_TEXT SECTION_
By 14th January 2020 January 24th, 2020 No Comments

PAX East 202

Making your way in the world today takes everything you’ve got.

The gaming convention that is Boston’s PAX East 2020 is coming! In fact it’s happening in 46 days time! And we’ll be returning to Boston for the second time to exhibit at the event!

We spent time yesterday booking airline tickets and trying to sort out our hotel reservations for the show. It feels like I was at the last show just a few weeks ago. For those of you in Europe, you might know what an important games convention this is. PAX East Boston spun out of the Penny Arcade web comic and got going in 2004. There are now multiple conventions held in various locations around the United States. There’s also a PAX that happens Down Under in Melbourne, Australia.

_TASKS FOR THIS EXERCISE_
a - List every sentence in the PAX East post that ends with an exclamation mark.
b - Reproduce the PAX East post word for word from "Making your way" to "in Melbourne, Australia.".
The records that follow are separate material and are not part of the PAX East post.

_ROWS_
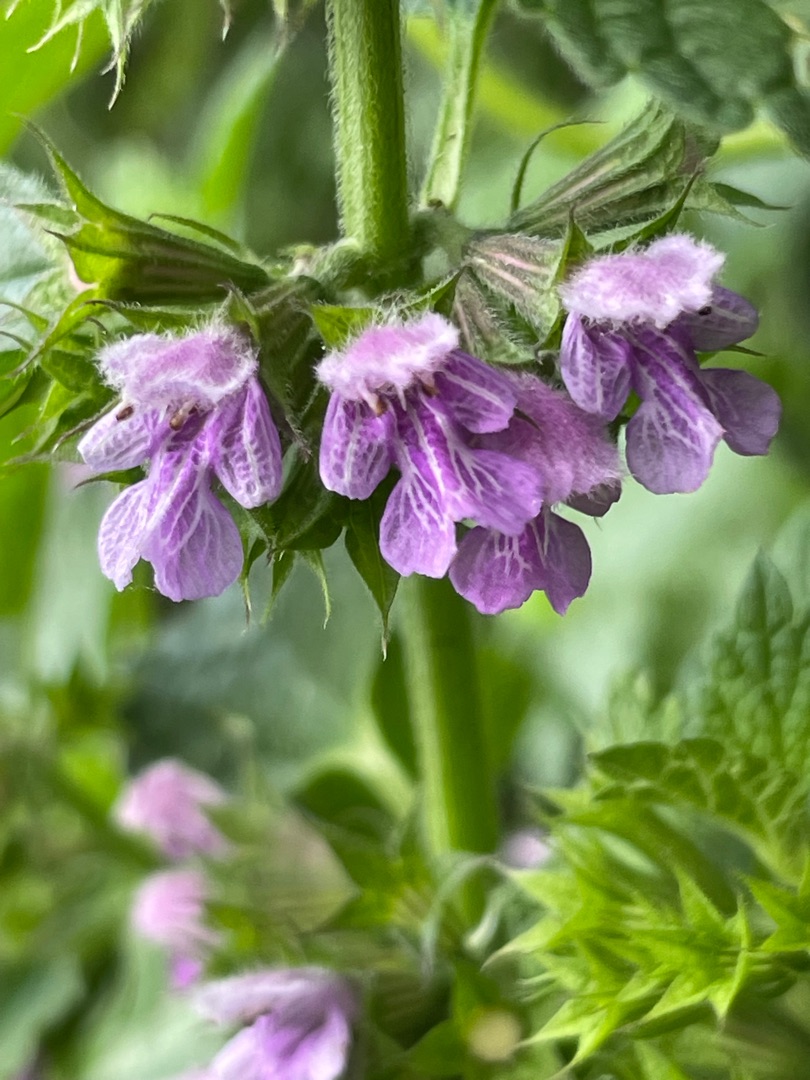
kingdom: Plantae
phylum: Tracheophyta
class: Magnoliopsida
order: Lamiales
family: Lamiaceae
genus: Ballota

---

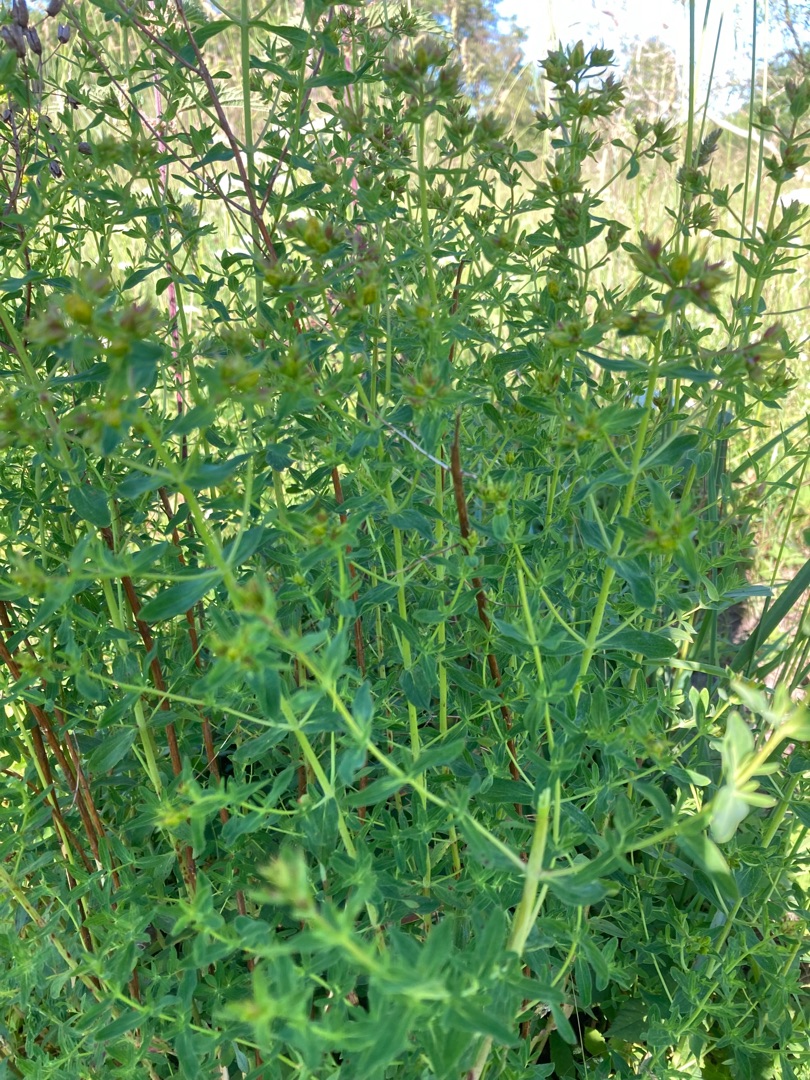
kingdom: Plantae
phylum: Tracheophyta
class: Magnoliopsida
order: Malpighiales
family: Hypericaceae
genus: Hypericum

_RESULTS FOR THE EXERCISE_
a -
- The gaming convention that is Boston’s PAX East 2020 is coming!
- In fact it’s happening in 46 days time!
- And we’ll be returning to Boston for the second time to exhibit at the event!

b -
Making your way in the world today takes everything you’ve got.

The gaming convention that is Boston’s PAX East 2020 is coming! In fact it’s happening in 46 days time! And we’ll be returning to Boston for the second time to exhibit at the event!

We spent time yesterday booking airline tickets and trying to sort out our hotel reservations for the show. It feels like I was at the last show just a few weeks ago. For those of you in Europe, you might know what an important games convention this is. PAX East Boston spun out of the Penny Arcade web comic and got going in 2004. There are now multiple conventions held in various locations around the United States. There’s also a PAX that happens Down Under in Melbourne, Australia.